Complacency Kills

Complacency Kills

The past year has been a great upheaval for me, personally. But as I went through the experience, I discovered an insidious malaise that infected my career. Where I thought I had found myself in a stable niche, it turned out that I had become complacent and settled into a rut. The rut was steady, true, but came at a cost—my own professional development and advancement. When the storms of upheaval came, I was shaken adrift from a place of comfort, forced to confront my own complacency, and spurred to action to improve matters. Now, nearly a year later, I’ve reevaluated my role within the industry and my own capabilities and found a position in a large corporation in a far more technical and challenging role than I’ve ever held… and I couldn’t be happier. For the first time in years, I am truly challenged by my work, with real responsibilities and interesting projects that put my AV skills to the test, but with resources to back me. I love it.

Exercise data:

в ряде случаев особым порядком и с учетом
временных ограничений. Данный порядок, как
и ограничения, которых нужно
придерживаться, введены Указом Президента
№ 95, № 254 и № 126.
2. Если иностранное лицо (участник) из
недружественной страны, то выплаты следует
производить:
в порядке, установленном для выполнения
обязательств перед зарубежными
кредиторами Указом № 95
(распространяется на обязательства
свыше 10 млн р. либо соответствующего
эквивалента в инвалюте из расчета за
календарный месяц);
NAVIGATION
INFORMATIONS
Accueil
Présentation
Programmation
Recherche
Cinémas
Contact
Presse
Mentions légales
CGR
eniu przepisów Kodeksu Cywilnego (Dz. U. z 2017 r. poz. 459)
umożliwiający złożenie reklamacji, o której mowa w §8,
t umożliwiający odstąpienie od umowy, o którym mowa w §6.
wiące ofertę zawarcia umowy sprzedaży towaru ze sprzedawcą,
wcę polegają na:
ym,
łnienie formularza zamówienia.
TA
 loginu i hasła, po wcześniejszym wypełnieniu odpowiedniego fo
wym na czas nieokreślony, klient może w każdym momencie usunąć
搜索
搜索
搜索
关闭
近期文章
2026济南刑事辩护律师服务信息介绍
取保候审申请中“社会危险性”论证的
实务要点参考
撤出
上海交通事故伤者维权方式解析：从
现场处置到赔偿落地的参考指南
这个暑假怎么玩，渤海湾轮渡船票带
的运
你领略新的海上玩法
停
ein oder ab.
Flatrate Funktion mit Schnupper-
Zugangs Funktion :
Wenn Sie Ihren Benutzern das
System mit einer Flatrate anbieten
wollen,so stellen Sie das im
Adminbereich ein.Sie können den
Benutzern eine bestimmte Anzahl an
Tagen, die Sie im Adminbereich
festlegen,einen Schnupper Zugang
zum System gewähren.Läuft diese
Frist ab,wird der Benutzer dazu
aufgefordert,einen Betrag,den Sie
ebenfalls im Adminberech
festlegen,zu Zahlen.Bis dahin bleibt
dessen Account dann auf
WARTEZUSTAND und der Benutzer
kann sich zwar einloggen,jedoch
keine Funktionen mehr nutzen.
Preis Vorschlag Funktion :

Problem: Could you continue the "Complacency Kills" essay, starting right after its last sentence?

Task response:
You may be reading this and thinking, “Good for you, Dawn, but what does that have to do with my company?”

Well, I’ll tell you. I’m not the only person in our industry that has fallen into the complacency trap, not by a long shot. In fact, I’d say our entire industry has suffered from this problem to some degree over the past few decades and the chickens have come home to roost. We see it all around us—small integrators closing, larger ones losing ground to newcomers in the field from other industries like IT, security, telephony, and so on. We’ve grown fat and comfortable and settled in our day-to-day routine, without questioning our processes and procedures, or our own biases about particular products, or brands, or technologies. We settle. We dig into what is comfortable and avoid what makes us nervous or uncertain. And we get left in the dust due to our inability or unwillingness to change.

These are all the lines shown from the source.